On the BioWare social network I was involved in a long and very interesting conversation about promises made, and endings and writing and emotional resonance, and this one person who posts is a professor and really brilliant, and he talked about myth. Which sent me off to read an essay by J.R.R. Tolkien about Fairy Tales and why the endings are so satisfying. While we may use the phrase fairy tale as a dismissive thing that’s actually rather foolish. These stories are woven out of our deepest dreams and desires and they teach us life lessons.
So I’m working on this movie, and I’m coming up on a scene that I know I have to write, and there is a form it should take. But I’m resisting it because “I’ve seen it a million times before.” Everybody does this. I don’t want to to look like — fill in the blank. So I’m trying to come up with some startling new way to play this moment. Maybe take it in a whole new direction. But it’s not feeling right, and I can’t for the life of me think of this exciting new take on an age old trope.

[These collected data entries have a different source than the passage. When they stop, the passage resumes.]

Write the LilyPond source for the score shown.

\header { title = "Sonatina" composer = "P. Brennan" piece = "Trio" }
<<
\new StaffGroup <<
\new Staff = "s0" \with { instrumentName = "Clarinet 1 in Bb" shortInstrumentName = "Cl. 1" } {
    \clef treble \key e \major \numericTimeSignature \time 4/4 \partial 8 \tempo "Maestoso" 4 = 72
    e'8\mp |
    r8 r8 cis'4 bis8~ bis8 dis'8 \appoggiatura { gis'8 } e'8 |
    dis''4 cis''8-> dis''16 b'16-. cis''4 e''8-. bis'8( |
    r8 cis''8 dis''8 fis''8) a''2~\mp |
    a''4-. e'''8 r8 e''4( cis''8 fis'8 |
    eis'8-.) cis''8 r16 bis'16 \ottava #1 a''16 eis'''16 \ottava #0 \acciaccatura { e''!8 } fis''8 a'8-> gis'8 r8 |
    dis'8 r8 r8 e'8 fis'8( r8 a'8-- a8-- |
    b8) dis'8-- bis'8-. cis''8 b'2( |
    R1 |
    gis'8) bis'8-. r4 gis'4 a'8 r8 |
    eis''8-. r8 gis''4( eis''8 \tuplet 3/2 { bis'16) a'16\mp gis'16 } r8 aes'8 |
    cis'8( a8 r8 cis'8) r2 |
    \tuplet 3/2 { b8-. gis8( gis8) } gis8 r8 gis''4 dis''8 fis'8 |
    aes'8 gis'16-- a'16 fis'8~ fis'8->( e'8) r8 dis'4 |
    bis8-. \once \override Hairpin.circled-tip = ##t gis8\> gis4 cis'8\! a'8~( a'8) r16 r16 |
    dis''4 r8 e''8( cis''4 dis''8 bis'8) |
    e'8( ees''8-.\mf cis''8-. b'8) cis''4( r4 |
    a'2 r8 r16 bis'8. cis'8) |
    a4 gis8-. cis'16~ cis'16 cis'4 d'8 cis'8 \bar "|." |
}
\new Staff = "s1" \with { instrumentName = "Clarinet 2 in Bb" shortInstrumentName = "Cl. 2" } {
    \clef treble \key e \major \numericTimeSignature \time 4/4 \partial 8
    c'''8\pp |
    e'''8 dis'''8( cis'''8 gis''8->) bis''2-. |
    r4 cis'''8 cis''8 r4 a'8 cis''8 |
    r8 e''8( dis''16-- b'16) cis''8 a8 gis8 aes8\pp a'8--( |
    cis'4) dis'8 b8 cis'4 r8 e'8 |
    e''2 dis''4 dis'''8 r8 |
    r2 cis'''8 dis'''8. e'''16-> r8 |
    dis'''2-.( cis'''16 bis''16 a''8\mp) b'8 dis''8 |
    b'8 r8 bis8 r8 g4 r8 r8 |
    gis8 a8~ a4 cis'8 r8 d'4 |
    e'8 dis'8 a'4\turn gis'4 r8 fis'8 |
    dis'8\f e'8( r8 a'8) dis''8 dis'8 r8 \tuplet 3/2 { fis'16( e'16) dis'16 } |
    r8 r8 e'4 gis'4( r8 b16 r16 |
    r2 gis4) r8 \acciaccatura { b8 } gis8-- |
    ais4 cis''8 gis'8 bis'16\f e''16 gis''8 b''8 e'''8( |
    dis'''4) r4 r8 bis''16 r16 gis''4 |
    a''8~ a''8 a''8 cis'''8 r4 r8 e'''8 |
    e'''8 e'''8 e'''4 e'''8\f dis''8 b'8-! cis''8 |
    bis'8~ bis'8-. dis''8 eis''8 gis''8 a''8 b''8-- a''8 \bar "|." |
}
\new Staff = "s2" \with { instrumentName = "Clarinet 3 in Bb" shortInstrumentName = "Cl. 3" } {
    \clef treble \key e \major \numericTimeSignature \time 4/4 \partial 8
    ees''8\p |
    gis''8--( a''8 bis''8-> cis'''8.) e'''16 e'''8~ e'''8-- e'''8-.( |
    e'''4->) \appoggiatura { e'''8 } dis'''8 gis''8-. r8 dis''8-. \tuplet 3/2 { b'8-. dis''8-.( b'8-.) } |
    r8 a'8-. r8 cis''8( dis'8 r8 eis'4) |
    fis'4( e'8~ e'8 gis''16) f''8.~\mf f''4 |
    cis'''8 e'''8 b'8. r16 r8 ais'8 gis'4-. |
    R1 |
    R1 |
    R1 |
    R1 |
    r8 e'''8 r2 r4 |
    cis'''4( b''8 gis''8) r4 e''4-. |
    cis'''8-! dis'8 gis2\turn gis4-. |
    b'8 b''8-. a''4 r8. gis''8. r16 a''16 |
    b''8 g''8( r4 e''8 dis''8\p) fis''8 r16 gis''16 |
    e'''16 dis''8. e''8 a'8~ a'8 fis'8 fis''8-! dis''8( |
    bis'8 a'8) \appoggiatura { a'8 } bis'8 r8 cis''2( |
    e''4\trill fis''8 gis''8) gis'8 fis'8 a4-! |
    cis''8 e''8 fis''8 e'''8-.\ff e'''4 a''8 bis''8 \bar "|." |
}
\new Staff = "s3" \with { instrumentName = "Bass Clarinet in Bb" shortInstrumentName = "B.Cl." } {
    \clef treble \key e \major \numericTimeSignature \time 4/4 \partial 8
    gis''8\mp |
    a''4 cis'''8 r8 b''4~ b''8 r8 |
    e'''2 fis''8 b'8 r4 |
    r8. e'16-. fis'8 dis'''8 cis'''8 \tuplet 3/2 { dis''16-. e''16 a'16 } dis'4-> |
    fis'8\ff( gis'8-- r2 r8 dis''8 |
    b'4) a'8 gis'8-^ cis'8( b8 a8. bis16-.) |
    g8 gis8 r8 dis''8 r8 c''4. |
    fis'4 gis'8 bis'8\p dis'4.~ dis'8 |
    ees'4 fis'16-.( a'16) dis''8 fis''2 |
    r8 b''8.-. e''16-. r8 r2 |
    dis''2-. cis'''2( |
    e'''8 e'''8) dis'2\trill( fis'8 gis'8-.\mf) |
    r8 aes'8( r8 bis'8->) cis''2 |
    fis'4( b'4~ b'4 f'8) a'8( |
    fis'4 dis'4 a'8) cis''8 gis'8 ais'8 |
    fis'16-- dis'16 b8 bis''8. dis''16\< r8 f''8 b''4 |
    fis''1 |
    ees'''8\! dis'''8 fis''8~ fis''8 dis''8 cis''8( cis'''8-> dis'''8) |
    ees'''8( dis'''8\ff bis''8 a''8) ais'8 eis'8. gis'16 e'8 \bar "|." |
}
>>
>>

I called my friend Sage Walker who is a wonderful writer, and I lay out the problem, and she says, “You know what you have to do. You are writing myth. If you try to wrench this into something different it will fail. Because this was the promise you made.”
She was right. These old stories speak to us on levels that we can’t fully understand because these are primal impulses they are tapping. And there’s a truth to them that we have to acknowledge and accept.
I believe Fowler was talking about clichés when he said “The obvious is better than obvious avoidance of it”, but that nugget of wisdom applies over a broader scope, including plot and trope. It may be true (though I disbelieve it myself) that there are no new stories, but the old ones can be told with a variety and richness of detail that makes them new – but still resonate with the underlying truth.